Recently, I have been reading Paul Badde’s The Face of God. It’s a fascinating introduction to the Veil of Manoppello, an image of Jesus which seems to have a miraculous origin; in fact, it comes from the same source as the Shroud of Turin. You can read the book for yourself, but I wish to mention just one thing, which Badde quotes, about miracles, and which is precisely the most fundamental issue.
On page 307, we find an exchange between Harnack and Schlatter. Harnack, all full of the nicey-nice of the unbeliever says that they are really in agreement about everything except the small matter of miracles. Schlatter takes fire:
“No, we are divided on the question of God, for what is at stake in the question of miracles is in fact whether God is God or merely a part of the realm of subjectivity.”
That is exactly the point of miracles: that God has a personal initiative in the world and is not just the niceness at the core of (some) things. He is not just our best ideas, our highest ideals, our final hope. He isn’t just within us, though religious people do take their interior life seriously. God is always more than our interior life, much more. When the psychologists get through with saying that our whole interior life is just a construct, the religious people are not even fazed: what elements go into the weaving of the interior life is of no more significance than that our exterior life is partly made of jelly beans. God is still out there with initiatives, and we are still ourselves within, sharing his personal life through our own initiatives. We have an interior life that is real, and God comes to meet us as a real person – even with a face!

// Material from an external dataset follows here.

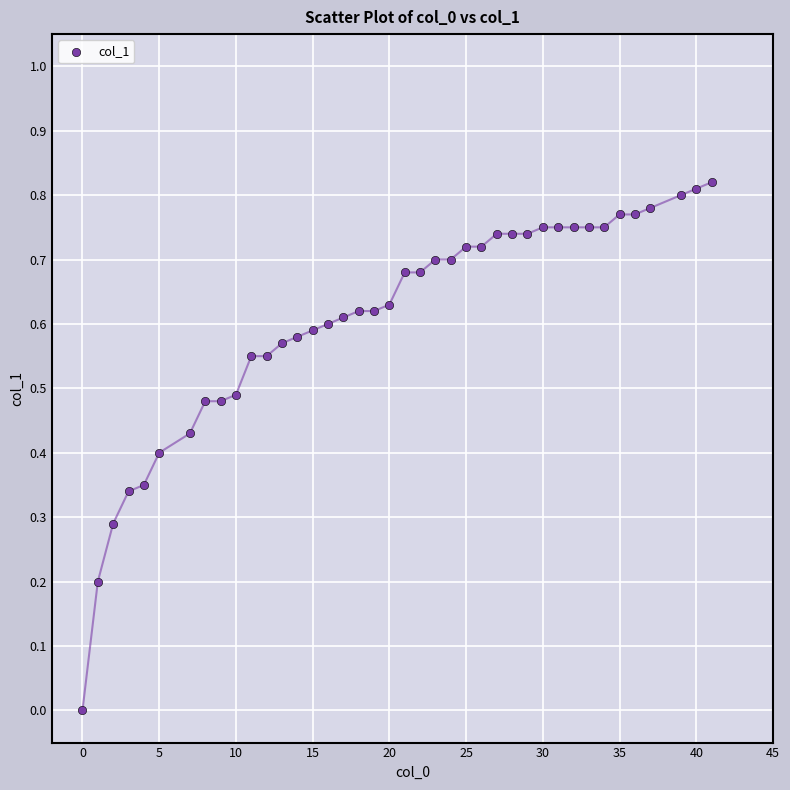

What is the range of X values (max minus min)?

41.0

But also, going on to distinguish miracles from magic, notice how gentle the miracles are. Here is this face in Manoppello, as simple a face as ever there was, and it’s printed on a pretty amazing piece of cloth, but you don’t see right away that the fabric is amazing; you have to talk to a byssus-weaver to get it. So how many of us hang around chatting with byssus weavers?
None of us, that’s how many. There’s only one such artist left in all the wide world, diving in the sea to harvest anchor silk from the mussels and then taking it home to clean, treat, and weave it, a few grams at a time.
When you have magicians, all the energy is disorderly; it’s about power and display and selfishness. Disney has it. But miracles are about mercy, and if they disrupt anything at all, the scale is so small it cannot be measured.
In Cana, for example, 120 gallons of wine. OK, that’s a lot, but were there fireworks? No, and most of wine is water anyway. He did it without being noticed, and we know that because the steward didn’t even know where the wine was from.
The Church has a very careful way of looking at miracles as personal words of God. Nobody gets canonized just for a miracle, but when all the best judgments have been made about a person’s holiness and courage, the last word is with God: a miracle is requested as a sign of his initiative in desiring that we honor this person as his representative. And the miracle requested is not lightning and thunder; mostly it’s just a healing of somebody no one ever heard of, so they can go on with a life that most people will never notice.
But God notices, and so do their friends, and the friends also notice that God is our Father and friend. That’s the point.
And in Manopello, the miracle is the gentle miracle of an apparently simple face somehow imprinted in an incredibly fine sample of byssus silk. You can pass it by — or you can be captivated by it.